# Quoted passage

==*==

According to Live Action, Alaska Superior Court Judge Josie Garton ruled that non-physician healthcare providers like nurse practitioners and physicians assistants can now write prescriptions for the abortion pill.
Live Action reports:
The ruling comes from a 2019 lawsuit filed by Planned Parenthood against a state law that specified only a licensed physician can commit abortions. At the time, the abortion giant argued that because so many of the state’s residents live in rural areas and rely on healthcare providers like nurse practitioners, those healthcare providers needed to be able to prescribe abortion pills.
Anchorage Daily News reports that Judge Garton made her ruling on the basis that “[Planned Parenthood] is likely to succeed on the merits of its claim that prohibiting advanced practice clinicians from providing medication abortion violates patients’ right to privacy under the Alaska Constitution by significantly restricting the availability of abortions in this state without sufficient justification.”

==*==

# Exercise instructions
Return, word for word, the part of the report on the Alaska abortion-pill ruling from "According to Live" to "prescribe abortion pills.".

==*==

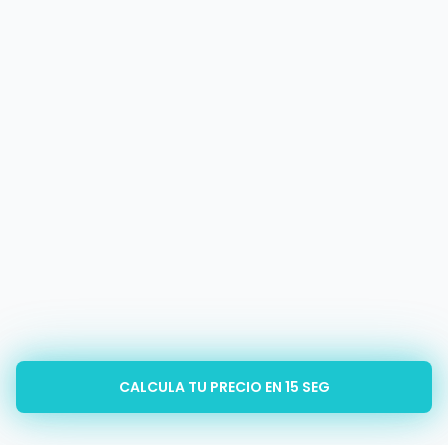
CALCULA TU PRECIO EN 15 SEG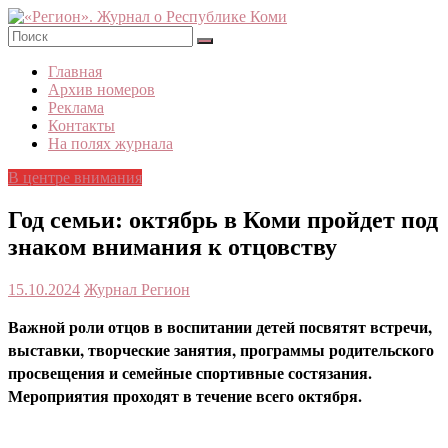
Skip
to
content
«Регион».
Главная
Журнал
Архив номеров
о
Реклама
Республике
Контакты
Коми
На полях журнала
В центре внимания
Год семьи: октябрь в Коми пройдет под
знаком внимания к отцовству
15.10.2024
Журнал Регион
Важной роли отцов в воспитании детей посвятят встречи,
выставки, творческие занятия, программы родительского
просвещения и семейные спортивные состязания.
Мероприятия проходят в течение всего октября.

==*==

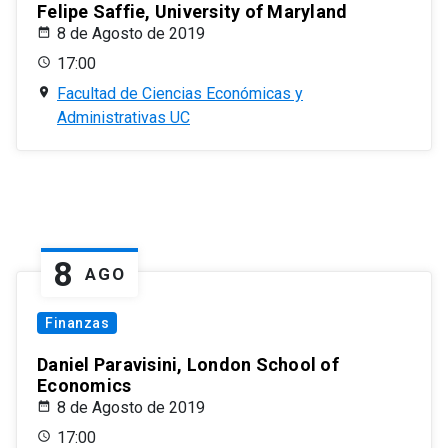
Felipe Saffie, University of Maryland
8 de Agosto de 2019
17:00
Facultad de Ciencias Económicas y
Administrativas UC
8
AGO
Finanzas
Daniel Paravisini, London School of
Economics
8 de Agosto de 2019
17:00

==*==

# Task result
According to Live Action, Alaska Superior Court Judge Josie Garton ruled that non-physician healthcare providers like nurse practitioners and physicians assistants can now write prescriptions for the abortion pill.
Live Action reports:
The ruling comes from a 2019 lawsuit filed by Planned Parenthood against a state law that specified only a licensed physician can commit abortions. At the time, the abortion giant argued that because so many of the state’s residents live in rural areas and rely on healthcare providers like nurse practitioners, those healthcare providers needed to be able to prescribe abortion pills.